**WHAT NEEDS TO BE DONE:** When you reach the line with "Geringer Traffic) ]." in the data below, begin printing lines exactly, and stop once the line with "Unter Berücksichtigung der" has been printed.

Stored data entries
★ ★ ★ ★ ★

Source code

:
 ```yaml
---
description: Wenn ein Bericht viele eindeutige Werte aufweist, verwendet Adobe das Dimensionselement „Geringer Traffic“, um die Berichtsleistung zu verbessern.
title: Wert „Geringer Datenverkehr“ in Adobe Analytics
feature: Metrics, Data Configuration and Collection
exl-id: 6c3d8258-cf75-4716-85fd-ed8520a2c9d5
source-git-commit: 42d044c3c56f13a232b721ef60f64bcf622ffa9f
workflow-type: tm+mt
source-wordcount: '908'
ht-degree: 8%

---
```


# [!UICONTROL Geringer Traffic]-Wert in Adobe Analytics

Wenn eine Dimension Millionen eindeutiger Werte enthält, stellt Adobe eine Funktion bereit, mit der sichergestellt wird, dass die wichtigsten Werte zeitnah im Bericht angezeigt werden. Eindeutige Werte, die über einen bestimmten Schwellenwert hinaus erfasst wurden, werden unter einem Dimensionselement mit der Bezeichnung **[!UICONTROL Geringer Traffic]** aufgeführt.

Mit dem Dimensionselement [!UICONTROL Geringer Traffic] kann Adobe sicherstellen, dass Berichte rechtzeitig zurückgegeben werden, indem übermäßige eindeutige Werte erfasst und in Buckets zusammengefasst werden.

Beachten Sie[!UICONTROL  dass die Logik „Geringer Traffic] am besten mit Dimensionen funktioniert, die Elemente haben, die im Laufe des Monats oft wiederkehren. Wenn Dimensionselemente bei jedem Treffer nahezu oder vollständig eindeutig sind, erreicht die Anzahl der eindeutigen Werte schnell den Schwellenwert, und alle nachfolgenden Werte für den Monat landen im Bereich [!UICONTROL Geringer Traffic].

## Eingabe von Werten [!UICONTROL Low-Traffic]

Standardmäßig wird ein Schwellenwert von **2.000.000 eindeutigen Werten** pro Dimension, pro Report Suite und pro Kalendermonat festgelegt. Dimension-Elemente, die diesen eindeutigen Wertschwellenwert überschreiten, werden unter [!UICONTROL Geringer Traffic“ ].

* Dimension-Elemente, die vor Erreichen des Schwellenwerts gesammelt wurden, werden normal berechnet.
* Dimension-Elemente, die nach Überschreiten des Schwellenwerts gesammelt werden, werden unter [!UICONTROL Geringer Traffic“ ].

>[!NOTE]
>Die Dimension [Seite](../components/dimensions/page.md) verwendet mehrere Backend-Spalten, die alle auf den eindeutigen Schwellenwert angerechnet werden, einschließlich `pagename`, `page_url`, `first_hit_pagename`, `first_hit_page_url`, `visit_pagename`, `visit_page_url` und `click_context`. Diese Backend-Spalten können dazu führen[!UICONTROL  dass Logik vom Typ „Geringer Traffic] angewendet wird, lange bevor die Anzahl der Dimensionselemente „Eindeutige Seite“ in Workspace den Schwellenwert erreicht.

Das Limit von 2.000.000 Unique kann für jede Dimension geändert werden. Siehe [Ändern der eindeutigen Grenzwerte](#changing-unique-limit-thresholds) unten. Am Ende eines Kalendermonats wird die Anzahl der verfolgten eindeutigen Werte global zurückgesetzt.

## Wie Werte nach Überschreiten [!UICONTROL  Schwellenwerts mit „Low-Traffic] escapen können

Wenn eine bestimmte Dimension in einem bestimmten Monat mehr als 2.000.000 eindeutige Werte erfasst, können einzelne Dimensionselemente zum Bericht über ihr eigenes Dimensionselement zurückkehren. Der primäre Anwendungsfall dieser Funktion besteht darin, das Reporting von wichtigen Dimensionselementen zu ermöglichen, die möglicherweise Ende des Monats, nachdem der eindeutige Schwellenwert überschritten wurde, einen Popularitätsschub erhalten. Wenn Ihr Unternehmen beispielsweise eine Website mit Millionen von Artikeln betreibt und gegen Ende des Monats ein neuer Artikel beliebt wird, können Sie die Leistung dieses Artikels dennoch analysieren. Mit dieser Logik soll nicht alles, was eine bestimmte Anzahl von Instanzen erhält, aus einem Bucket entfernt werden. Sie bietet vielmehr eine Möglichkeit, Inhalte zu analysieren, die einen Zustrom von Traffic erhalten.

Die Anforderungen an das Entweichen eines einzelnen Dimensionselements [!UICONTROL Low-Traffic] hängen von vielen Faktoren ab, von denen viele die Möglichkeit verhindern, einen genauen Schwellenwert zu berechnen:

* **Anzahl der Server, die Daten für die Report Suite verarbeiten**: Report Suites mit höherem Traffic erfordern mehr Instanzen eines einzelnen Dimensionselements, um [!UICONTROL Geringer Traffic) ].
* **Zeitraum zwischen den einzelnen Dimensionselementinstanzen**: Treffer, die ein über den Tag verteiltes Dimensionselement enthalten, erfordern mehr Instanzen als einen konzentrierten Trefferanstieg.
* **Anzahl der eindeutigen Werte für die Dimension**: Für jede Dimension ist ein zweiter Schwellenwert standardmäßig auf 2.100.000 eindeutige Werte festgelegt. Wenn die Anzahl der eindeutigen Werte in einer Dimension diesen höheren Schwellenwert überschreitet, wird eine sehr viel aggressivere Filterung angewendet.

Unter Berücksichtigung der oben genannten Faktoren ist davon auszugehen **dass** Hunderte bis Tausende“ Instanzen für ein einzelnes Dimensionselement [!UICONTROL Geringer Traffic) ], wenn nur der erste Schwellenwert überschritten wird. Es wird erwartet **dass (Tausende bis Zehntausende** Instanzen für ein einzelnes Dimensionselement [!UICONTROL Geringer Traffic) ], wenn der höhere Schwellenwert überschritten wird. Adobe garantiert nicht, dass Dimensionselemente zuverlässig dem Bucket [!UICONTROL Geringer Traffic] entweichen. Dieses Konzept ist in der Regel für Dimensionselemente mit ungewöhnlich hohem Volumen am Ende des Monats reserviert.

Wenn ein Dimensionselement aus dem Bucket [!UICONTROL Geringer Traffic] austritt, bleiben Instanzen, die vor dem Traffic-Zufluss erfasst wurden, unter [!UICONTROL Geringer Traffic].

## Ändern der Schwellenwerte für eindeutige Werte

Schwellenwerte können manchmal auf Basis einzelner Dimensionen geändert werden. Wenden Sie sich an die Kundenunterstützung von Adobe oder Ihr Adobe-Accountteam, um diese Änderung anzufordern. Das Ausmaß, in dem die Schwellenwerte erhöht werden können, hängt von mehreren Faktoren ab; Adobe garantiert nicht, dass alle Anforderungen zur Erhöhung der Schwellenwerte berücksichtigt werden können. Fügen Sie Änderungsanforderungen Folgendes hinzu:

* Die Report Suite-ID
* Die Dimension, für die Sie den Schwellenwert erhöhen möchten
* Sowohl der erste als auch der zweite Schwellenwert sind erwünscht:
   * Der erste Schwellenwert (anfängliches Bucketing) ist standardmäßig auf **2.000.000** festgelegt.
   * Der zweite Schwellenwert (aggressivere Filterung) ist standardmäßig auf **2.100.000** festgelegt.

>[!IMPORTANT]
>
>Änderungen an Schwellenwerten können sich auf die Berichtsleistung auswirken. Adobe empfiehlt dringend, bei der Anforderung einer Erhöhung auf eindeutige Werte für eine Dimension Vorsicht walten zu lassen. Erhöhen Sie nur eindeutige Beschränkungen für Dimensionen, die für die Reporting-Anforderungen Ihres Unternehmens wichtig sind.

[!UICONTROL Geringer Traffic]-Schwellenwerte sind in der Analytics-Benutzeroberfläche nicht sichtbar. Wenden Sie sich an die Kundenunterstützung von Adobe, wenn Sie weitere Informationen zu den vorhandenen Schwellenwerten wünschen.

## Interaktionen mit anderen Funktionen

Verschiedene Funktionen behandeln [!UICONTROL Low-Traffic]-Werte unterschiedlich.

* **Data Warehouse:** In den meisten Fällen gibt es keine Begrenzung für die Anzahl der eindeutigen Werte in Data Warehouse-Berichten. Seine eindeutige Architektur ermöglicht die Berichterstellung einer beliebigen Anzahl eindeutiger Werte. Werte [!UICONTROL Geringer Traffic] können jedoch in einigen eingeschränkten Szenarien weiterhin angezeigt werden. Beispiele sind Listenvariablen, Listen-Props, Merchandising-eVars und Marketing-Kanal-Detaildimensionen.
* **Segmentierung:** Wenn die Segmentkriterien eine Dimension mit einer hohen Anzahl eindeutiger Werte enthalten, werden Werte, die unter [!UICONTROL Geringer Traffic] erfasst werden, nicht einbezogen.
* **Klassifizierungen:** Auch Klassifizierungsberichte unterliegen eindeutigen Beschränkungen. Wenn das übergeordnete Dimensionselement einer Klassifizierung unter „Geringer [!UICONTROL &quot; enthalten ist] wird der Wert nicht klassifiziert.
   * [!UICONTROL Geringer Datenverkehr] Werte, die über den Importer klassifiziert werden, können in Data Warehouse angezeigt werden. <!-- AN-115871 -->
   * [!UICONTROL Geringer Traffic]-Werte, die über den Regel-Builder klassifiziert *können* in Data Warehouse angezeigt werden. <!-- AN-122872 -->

★ ★ ★ ★ ★

**EXERCISE ANSWER:**
* **Anzahl der Server, die Daten für die Report Suite verarbeiten**: Report Suites mit höherem Traffic erfordern mehr Instanzen eines einzelnen Dimensionselements, um [!UICONTROL Geringer Traffic) ].
* **Zeitraum zwischen den einzelnen Dimensionselementinstanzen**: Treffer, die ein über den Tag verteiltes Dimensionselement enthalten, erfordern mehr Instanzen als einen konzentrierten Trefferanstieg.
* **Anzahl der eindeutigen Werte für die Dimension**: Für jede Dimension ist ein zweiter Schwellenwert standardmäßig auf 2.100.000 eindeutige Werte festgelegt. Wenn die Anzahl der eindeutigen Werte in einer Dimension diesen höheren Schwellenwert überschreitet, wird eine sehr viel aggressivere Filterung angewendet.

Unter Berücksichtigung der oben genannten Faktoren ist davon auszugehen **dass** Hunderte bis Tausende“ Instanzen für ein einzelnes Dimensionselement [!UICONTROL Geringer Traffic) ], wenn nur der erste Schwellenwert überschritten wird. Es wird erwartet **dass (Tausende bis Zehntausende** Instanzen für ein einzelnes Dimensionselement [!UICONTROL Geringer Traffic) ], wenn der höhere Schwellenwert überschritten wird. Adobe garantiert nicht, dass Dimensionselemente zuverlässig dem Bucket [!UICONTROL Geringer Traffic] entweichen. Dieses Konzept ist in der Regel für Dimensionselemente mit ungewöhnlich hohem Volumen am Ende des Monats reserviert.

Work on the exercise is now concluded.